It’s bittersweet to read through the comments left the other day by former students. On the positive side, it’s good to know that I’ve reached so many people on an efficacious level. On the negative, it breaks my heart to know that the system is breaking the spirit of so many like me. I’ve given everything I have to this profession, and it feels like all I’ve gotten in return is a demand for more. For someone like me, who has endured my share of hardships, it’s hard to feel defeated. I’m simply not accustomed to it, but for now, the bureaucrats have won. I’ve fought the good fight for as long as I can.
My focus and energy have to turn to something else. Right now, the frustrations of fighting against the business model are wearing me to a nub. I’m hoping against hope that this momentum I’m seeing on Amazon is real. I’m hoping against hope that the dam is about to burst, and The Brotherhood of Dwarves series is finally reaching a broad audience, but it’s still too early to tell. All I know is that something has to give. I can’t continue to live on substandard wages at executive hours, battling students and administration for respect. I can’t continue feeling like a second-class citizen, devoid of any say in my day-to-day life, devoid of any voice in the process.
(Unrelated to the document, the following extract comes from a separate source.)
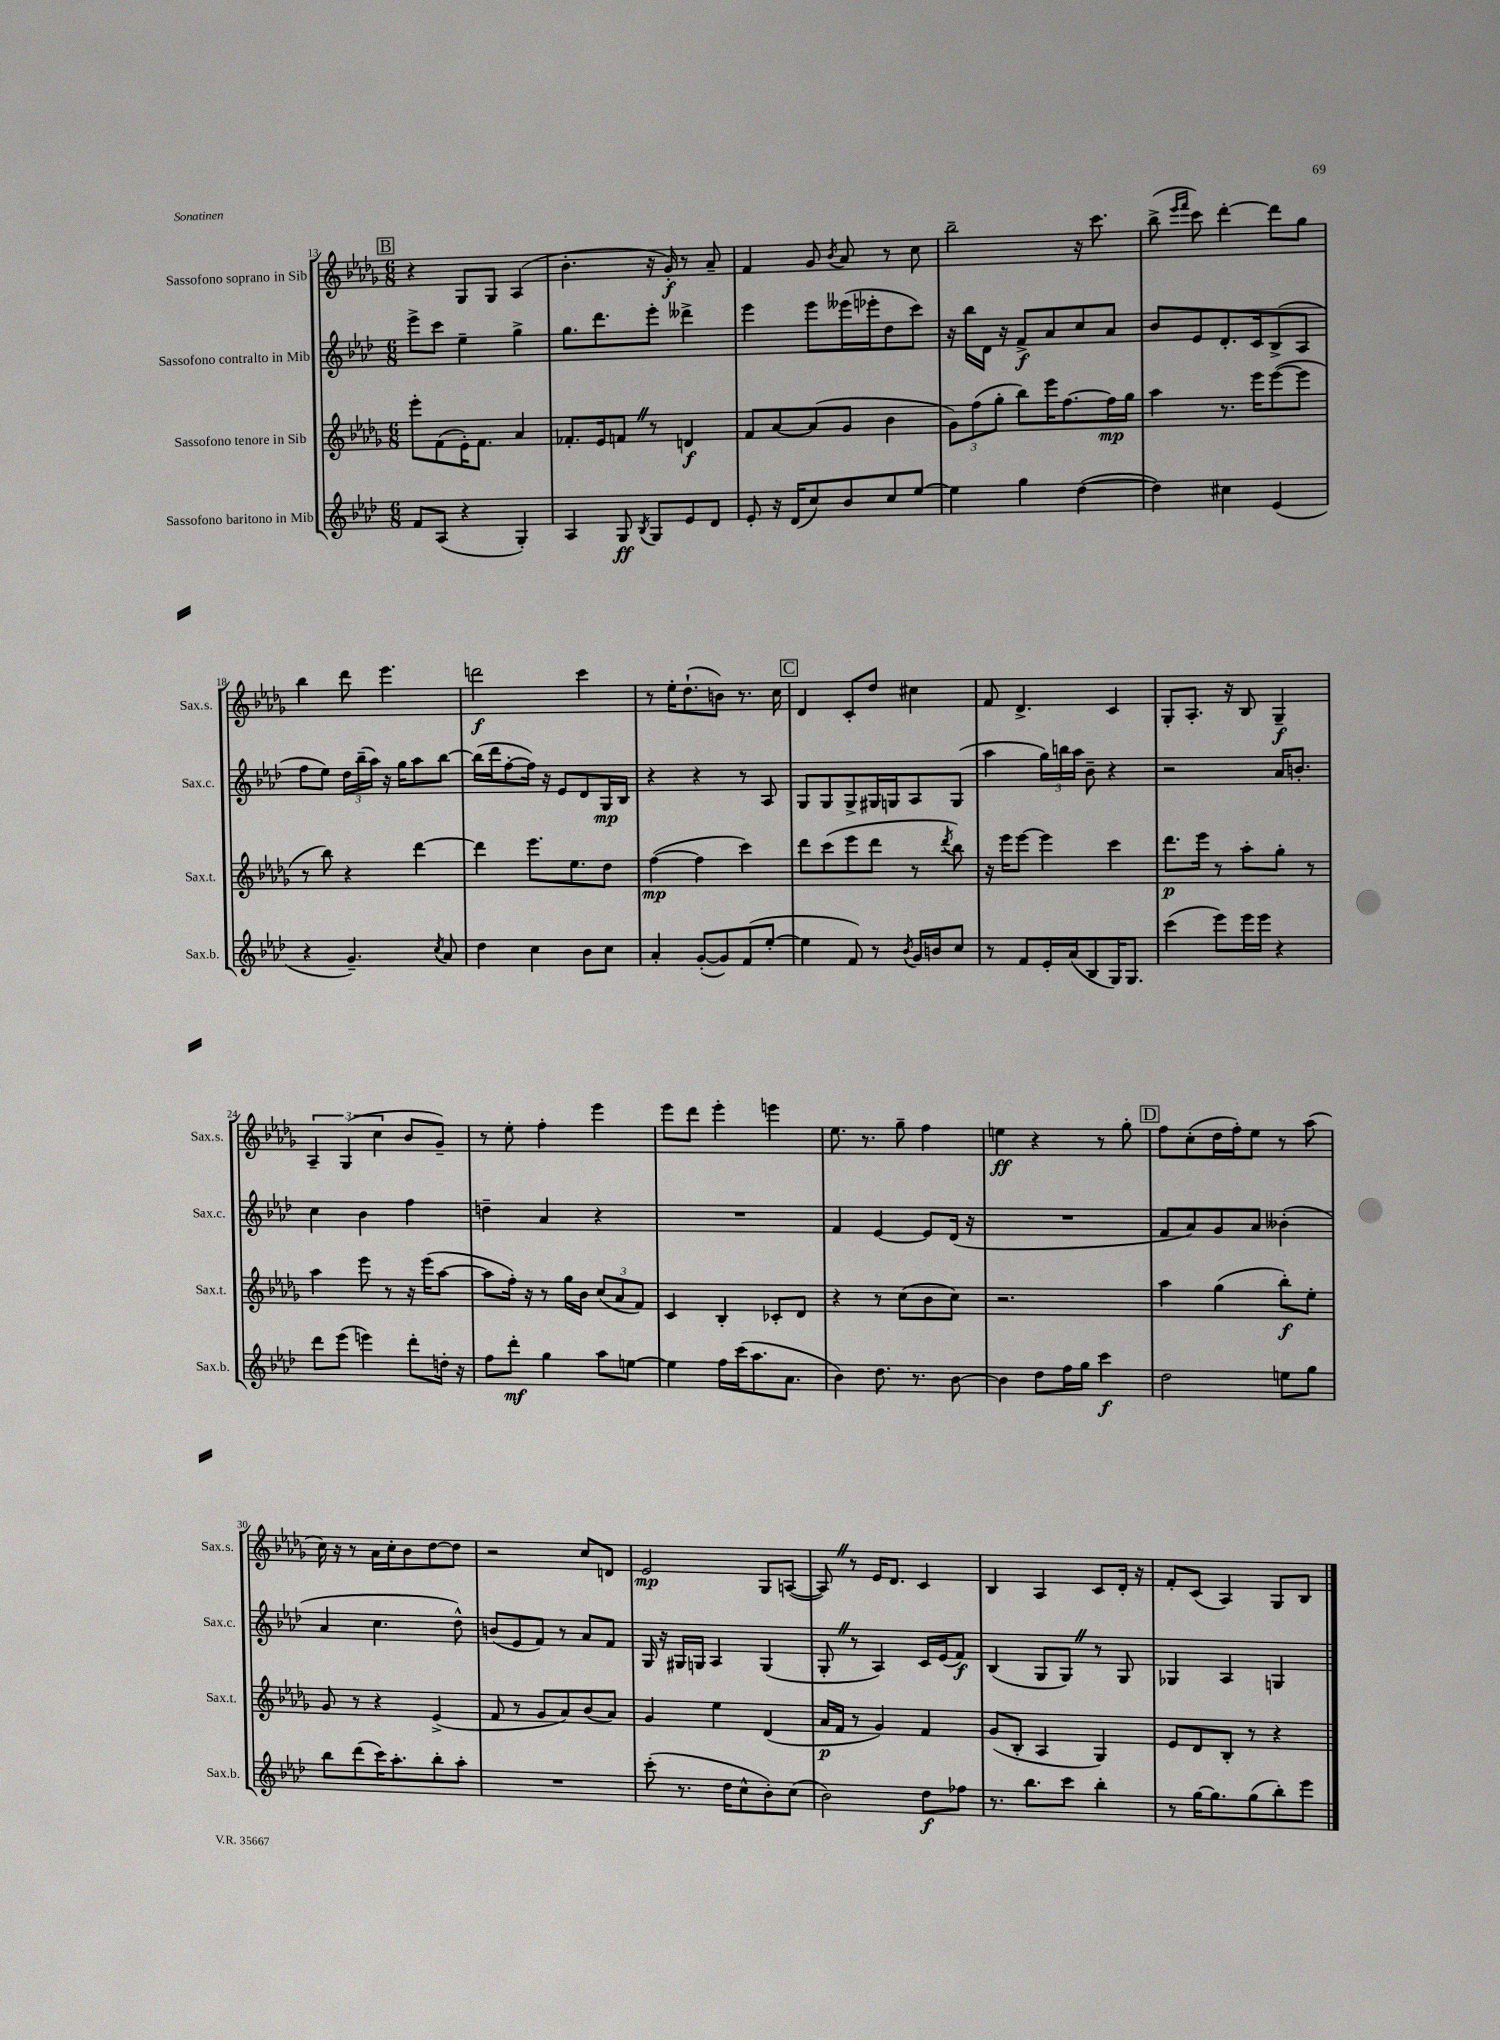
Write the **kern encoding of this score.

At heart, I’ve always considered myself a writer first, teacher second. I’ve always believed that eventually the books would find their audience, and maybe that day is close, but even if it isn’t, my time in education is near an end. I won’t be part of the business model, the entertain-them-over-educate-them paradigm that seems so en vogue of late. I won’t make students happy for the sake of keeping them paying tuition. I won’t pass students along; I won’t give them video games and coloring books as assignments. If I can’t teach the proper way, I’ll do something else, anything else, with my life, but I will not perpetrate a fraud on my students or the public by pretending to teach them writing while shoving nonsense down their throats.